It’s not possible to control another person’s actions but it is possible to control your own.

When a marriage begins to deteriorate one tries to save it (as they should) but emotions take over and smarts take a back seat. The fighting or anguish over an affair or other stresses climb into the front seat. There’s no plan for the long-term future. The immediate future takes precedent. How can this relationship be saved?

One thing leads to another and an individual can become so removed from the practical side of life they are in danger of being taken advantage of.

It’s possible to work on a marriage and still be responsible for your own personal and financial future. Here are ten critical financial moves you need to take if your marriage is struggling.

1. Request all bank statements.

If you are experiencing marital problems it is time to request seven years of bank statements. Why? Banks only go back seven years. Therefore, assume your relationship limps along for five years. You then retain an attorney. At this point, you will no longer be able to see what transpired financially in the early years of your problems.

If you own a business together make sure the bank has not let your spouse open a business account without your knowledge.

A common divorce tactic is opening and closing accounts as an effort to hide money or taking out either large withdrawals or many successive small withdrawals. Thus, it is critical to keep abreast of any and all accounts both personal and/or business and what banks you both are using.

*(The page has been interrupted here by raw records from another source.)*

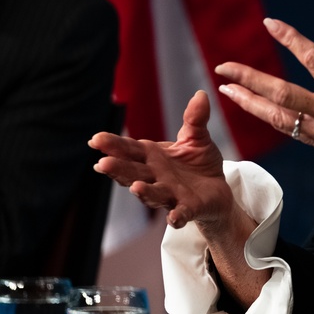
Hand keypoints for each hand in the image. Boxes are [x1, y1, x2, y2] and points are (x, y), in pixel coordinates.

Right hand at [90, 91, 240, 234]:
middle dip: (118, 169)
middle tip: (102, 163)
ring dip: (144, 192)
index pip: (130, 149)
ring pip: (153, 194)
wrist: (218, 191)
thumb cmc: (199, 163)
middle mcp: (156, 177)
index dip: (113, 145)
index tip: (95, 139)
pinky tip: (174, 218)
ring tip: (135, 187)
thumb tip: (201, 94)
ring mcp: (170, 194)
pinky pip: (181, 214)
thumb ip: (195, 119)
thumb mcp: (197, 137)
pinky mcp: (189, 209)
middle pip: (133, 172)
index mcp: (153, 156)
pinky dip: (176, 216)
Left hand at [216, 19, 313, 189]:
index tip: (270, 23)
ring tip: (225, 88)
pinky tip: (250, 105)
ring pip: (275, 116)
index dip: (291, 39)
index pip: (313, 59)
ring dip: (248, 102)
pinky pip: (284, 128)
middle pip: (281, 93)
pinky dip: (265, 115)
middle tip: (223, 67)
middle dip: (250, 80)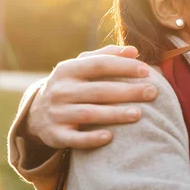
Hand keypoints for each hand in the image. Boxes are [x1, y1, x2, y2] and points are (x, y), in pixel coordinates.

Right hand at [25, 45, 157, 148]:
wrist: (36, 112)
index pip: (99, 65)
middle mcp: (61, 90)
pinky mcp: (55, 135)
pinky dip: (91, 139)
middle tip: (153, 92)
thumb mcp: (81, 66)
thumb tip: (134, 51)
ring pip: (89, 114)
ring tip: (138, 114)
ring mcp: (56, 113)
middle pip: (98, 90)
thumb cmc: (72, 84)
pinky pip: (74, 139)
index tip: (147, 71)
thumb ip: (107, 55)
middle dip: (128, 91)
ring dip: (114, 114)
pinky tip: (109, 138)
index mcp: (68, 69)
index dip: (124, 67)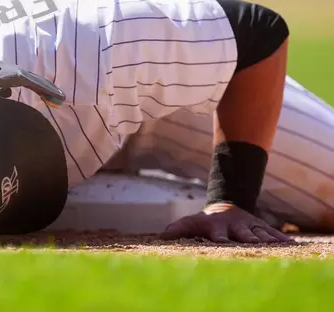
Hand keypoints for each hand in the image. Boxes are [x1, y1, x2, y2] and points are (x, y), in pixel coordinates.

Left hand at [160, 202, 293, 243]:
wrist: (225, 207)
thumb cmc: (204, 220)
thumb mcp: (190, 222)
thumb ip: (178, 229)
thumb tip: (161, 237)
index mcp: (217, 227)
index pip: (218, 234)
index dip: (220, 238)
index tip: (222, 243)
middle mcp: (235, 226)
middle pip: (242, 234)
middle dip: (247, 239)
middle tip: (253, 244)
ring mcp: (249, 226)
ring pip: (259, 233)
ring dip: (268, 240)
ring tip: (278, 246)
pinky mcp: (260, 227)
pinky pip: (272, 232)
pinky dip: (281, 238)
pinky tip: (292, 245)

2. Request all retirement statements.

It is imperative to understand your full financial standing and assets from the time problems initiated. This is the time you should still be aware of any assets or accounts you may have. Why? As problems persist, it is common for spouses to drain retirement accounts and shift them to other accounts. This is often done without leaving a trail. Money is withdrawn rather than transferred. And money can be hidden in illegal trusts or other accounts which will prove difficult if not impossible to ever locate if you haven’t kept abreast of the situation.

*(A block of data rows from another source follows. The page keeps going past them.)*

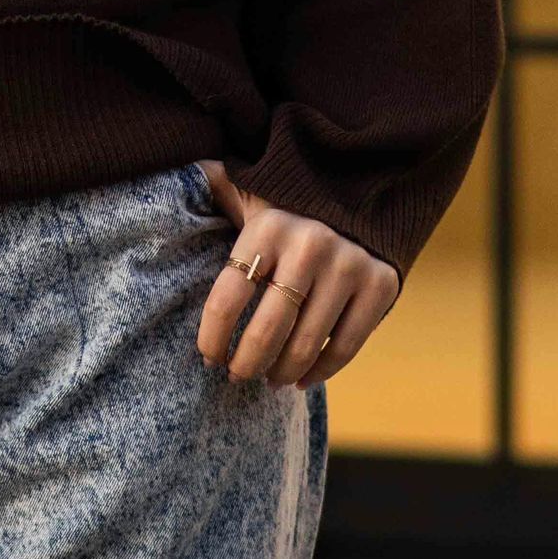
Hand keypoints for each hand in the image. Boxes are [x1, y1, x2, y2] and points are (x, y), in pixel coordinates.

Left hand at [194, 161, 399, 387]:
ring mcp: (349, 266)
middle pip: (267, 330)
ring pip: (306, 345)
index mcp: (267, 226)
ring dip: (281, 372)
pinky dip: (320, 372)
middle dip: (246, 364)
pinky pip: (345, 347)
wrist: (367, 185)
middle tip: (238, 376)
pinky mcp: (381, 285)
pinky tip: (302, 378)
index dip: (211, 338)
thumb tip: (176, 180)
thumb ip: (215, 187)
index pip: (226, 298)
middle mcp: (309, 245)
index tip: (208, 357)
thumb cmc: (290, 205)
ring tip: (269, 378)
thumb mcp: (250, 191)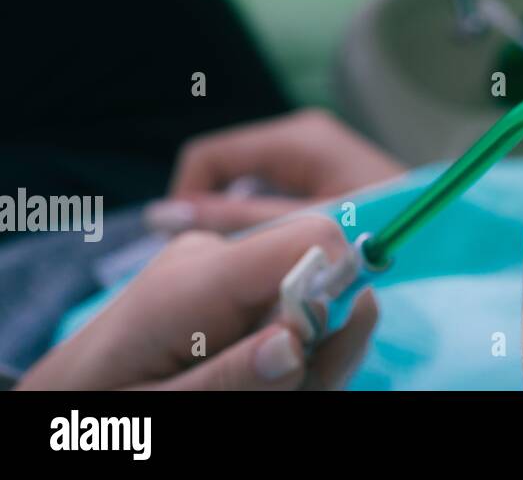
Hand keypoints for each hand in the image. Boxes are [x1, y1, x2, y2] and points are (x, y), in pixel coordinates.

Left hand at [18, 217, 377, 389]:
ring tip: (245, 391)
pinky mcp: (225, 284)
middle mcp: (217, 256)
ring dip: (300, 359)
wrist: (58, 396)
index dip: (337, 291)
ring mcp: (222, 268)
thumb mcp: (156, 409)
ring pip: (309, 306)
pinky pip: (284, 312)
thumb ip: (228, 379)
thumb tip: (297, 342)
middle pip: (319, 283)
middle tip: (276, 394)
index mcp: (198, 276)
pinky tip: (240, 379)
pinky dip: (280, 355)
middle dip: (318, 345)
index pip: (312, 239)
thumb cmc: (96, 405)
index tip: (314, 354)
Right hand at [147, 109, 403, 233]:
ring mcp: (309, 143)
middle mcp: (298, 130)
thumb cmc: (380, 221)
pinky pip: (268, 182)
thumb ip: (238, 219)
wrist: (441, 222)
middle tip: (215, 256)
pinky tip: (272, 243)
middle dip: (210, 207)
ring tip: (244, 254)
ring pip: (243, 177)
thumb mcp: (303, 225)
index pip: (206, 155)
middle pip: (222, 165)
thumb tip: (166, 215)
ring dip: (235, 213)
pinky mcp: (319, 161)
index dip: (185, 199)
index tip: (185, 246)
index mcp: (294, 137)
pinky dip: (259, 210)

3. Request your mortgage documentation.

Call your mortgage company and request the most recent documentation detailing your mortgage. It’s important to find out what your approximate equity and payoff amount is. And determine if there are any home equity loans or anything you are unaware of. It is also a good idea to get them to send you a record of your payments received the prior two years. This way if your spouse is financially abusive in divorce and goes behind in the mortgage there is evidence that there was no history of this before the divorce. Hence, a pattern of financial abuse exposed once the divorce was initiated.

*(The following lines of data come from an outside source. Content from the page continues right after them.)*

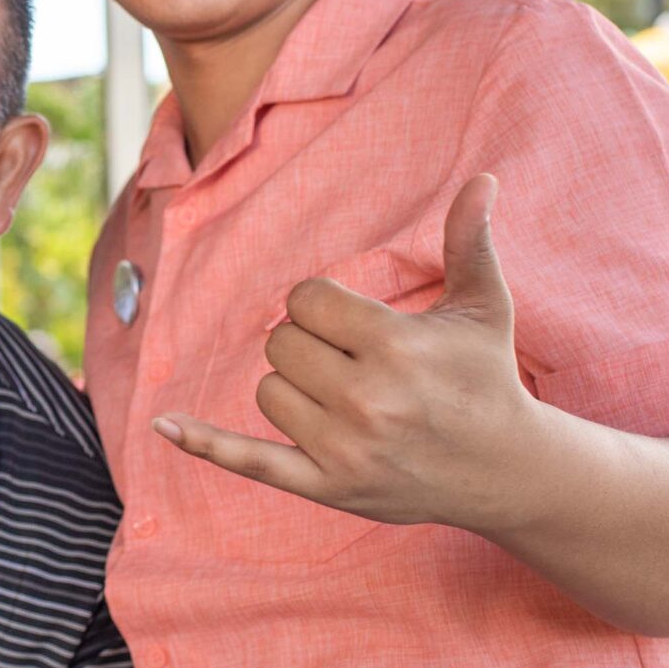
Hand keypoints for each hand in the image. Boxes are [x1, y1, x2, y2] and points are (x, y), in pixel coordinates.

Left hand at [153, 174, 538, 530]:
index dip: (322, 305)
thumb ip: (470, 241)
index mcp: (395, 346)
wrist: (505, 470)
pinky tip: (163, 425)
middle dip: (309, 343)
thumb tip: (483, 179)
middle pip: (280, 344)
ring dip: (293, 386)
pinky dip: (204, 443)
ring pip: (266, 391)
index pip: (305, 301)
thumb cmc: (486, 377)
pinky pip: (249, 460)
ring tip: (346, 397)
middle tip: (354, 362)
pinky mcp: (328, 488)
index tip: (353, 322)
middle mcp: (367, 400)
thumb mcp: (484, 307)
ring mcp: (344, 449)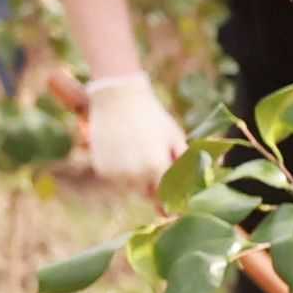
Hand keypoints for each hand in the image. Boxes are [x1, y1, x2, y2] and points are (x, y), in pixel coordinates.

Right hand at [80, 70, 180, 184]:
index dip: (174, 193)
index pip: (170, 194)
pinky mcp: (103, 170)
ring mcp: (117, 174)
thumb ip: (183, 164)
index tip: (175, 190)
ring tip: (139, 152)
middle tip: (152, 160)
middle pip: (150, 193)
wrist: (117, 98)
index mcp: (158, 167)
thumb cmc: (152, 117)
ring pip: (133, 188)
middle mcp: (136, 175)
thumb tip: (189, 188)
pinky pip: (117, 180)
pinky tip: (124, 152)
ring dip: (139, 179)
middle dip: (155, 183)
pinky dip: (122, 173)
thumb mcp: (175, 138)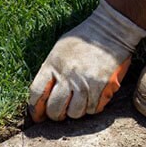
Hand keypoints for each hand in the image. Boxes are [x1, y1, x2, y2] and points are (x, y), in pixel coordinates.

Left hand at [29, 0, 145, 121]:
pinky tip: (92, 98)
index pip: (36, 93)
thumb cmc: (82, 40)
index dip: (35, 109)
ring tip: (78, 103)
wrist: (110, 30)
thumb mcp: (58, 50)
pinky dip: (92, 108)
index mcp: (52, 64)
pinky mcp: (102, 86)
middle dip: (55, 116)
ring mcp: (85, 82)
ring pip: (75, 113)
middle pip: (55, 109)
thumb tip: (43, 95)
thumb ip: (50, 71)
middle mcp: (67, 75)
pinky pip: (93, 109)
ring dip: (75, 112)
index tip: (38, 116)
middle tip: (59, 114)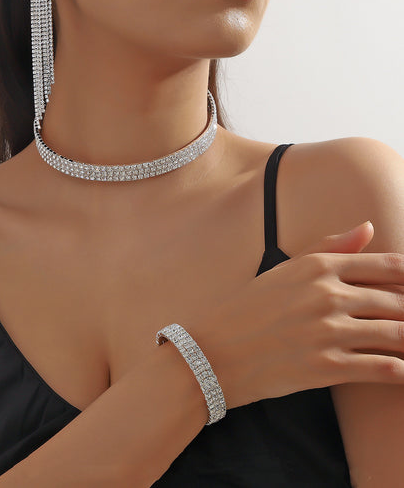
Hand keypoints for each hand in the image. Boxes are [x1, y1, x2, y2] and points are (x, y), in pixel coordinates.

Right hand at [194, 221, 403, 408]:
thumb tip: (368, 228)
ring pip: (397, 334)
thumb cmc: (246, 309)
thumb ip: (328, 248)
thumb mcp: (283, 270)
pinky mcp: (326, 367)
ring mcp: (328, 331)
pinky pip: (384, 368)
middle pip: (398, 302)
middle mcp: (327, 295)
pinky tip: (403, 371)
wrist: (214, 350)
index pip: (389, 266)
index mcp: (318, 267)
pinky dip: (402, 371)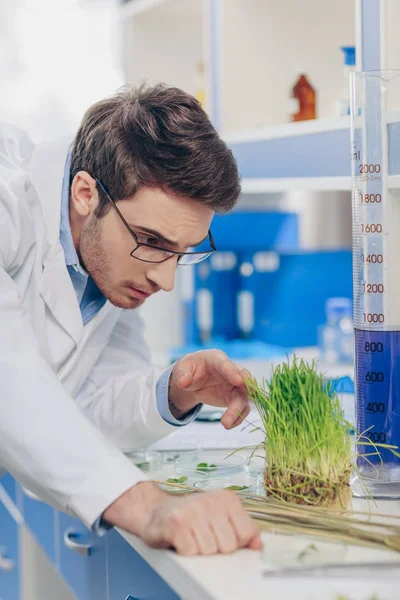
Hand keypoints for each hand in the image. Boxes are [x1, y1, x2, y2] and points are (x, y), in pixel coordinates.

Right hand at [103, 482, 260, 555]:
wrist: (156, 511)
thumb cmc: (191, 517)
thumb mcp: (221, 517)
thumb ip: (243, 529)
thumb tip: (257, 544)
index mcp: (227, 498)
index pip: (245, 534)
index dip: (234, 542)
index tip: (222, 535)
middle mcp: (211, 501)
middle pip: (228, 546)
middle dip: (216, 548)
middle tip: (203, 536)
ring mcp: (193, 511)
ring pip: (210, 551)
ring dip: (200, 550)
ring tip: (191, 537)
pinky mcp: (176, 524)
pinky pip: (191, 552)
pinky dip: (186, 551)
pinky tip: (181, 540)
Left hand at [169, 350, 250, 428]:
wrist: (192, 379)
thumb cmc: (190, 368)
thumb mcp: (182, 368)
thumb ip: (182, 374)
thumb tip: (183, 383)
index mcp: (217, 359)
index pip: (226, 365)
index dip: (233, 373)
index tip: (239, 382)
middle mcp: (231, 371)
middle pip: (242, 381)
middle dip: (244, 392)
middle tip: (238, 404)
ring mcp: (234, 385)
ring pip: (243, 397)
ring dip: (237, 411)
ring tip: (226, 424)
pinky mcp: (234, 398)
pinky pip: (241, 408)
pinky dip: (237, 417)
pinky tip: (229, 425)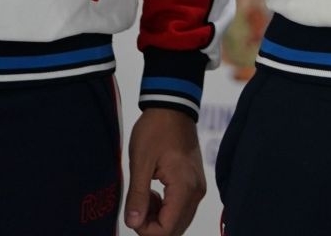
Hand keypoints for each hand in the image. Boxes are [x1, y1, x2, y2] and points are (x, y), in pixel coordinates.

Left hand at [125, 107, 206, 235]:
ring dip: (159, 218)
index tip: (132, 215)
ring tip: (144, 197)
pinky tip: (154, 194)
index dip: (146, 230)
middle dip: (152, 226)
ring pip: (179, 221)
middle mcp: (196, 192)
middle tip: (136, 206)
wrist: (172, 107)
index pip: (167, 230)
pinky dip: (166, 209)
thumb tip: (133, 223)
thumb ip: (137, 196)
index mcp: (184, 188)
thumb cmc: (156, 130)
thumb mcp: (140, 163)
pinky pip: (182, 208)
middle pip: (175, 229)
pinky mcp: (195, 183)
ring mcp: (198, 188)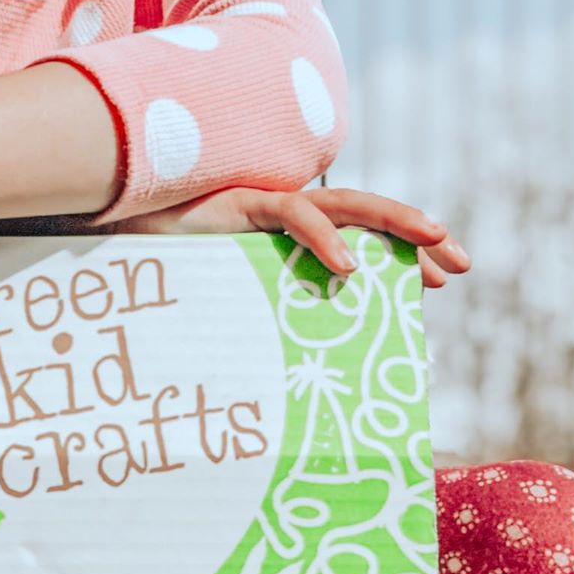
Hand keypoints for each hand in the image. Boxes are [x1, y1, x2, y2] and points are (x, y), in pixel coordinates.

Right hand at [113, 186, 469, 287]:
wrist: (111, 251)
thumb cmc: (170, 284)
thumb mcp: (238, 307)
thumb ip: (274, 318)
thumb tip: (311, 371)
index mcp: (286, 236)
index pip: (359, 237)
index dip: (403, 252)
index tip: (445, 280)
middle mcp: (281, 212)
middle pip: (364, 216)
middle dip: (417, 233)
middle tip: (462, 259)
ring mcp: (263, 202)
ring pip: (342, 204)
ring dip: (392, 221)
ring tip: (434, 241)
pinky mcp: (239, 203)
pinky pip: (291, 214)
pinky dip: (323, 238)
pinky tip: (349, 268)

4. Investigate your insurance policies.

Insurance policies depending on the type can sometimes be borrowed against. It’s important to find out what policies exist and that no changes have been made. This doesn’t have to be a "Dateline" or "20/20" sinister scenario it could simply mean a spouse has stopped paying a policy without the other spouse’s knowledge. Critical information if the other spouse is a stay at home parent and could become homeless. Regardless, this is personal and financial information every person should remain educated and in the loop about.

5. Don’t just sign your taxes.

Do not just sign your taxes. Look at them. Assess every single detail. Is the income still approximately the same, deductions, business still structured the same? Are taxes still being paid? This way you will see over the years of marital problems if any changes have been made. If income suddenly seems to be dropping, etc. However, spouses who want to hide money are willing to do illegal things. Therefore, they could file another tax return and forge your signature or they could file personal taxes and not business taxes if you own a business together. That way they can make their income appear lower.

If you are having marital problems every couple of years you should request a copy of your tax return directly from the IRS.

6. Run your credit history.

Run your credit history as soon as your marital struggles begin. Know your credit score you will need it to move. You need to continue to run your credit report at least once a year to make sure no credit cards or loans have been taken out in your name. This is a common and financially abusive tactic used in divorce. Know your own credit.

7. Assess your transportation.

If you have a car which is old or which has a high car payment it is time to assess your situation. An older car could need repairs and you may not have the money to maintain it in divorce. Likewise, a high payment may be unrealistic. A new car with a lower payment or a car which is paid off is a good goal to strive for the minute problems begin. However, problems may persist over a long period of time and a car is critical for maintaining a job so keep assessing it.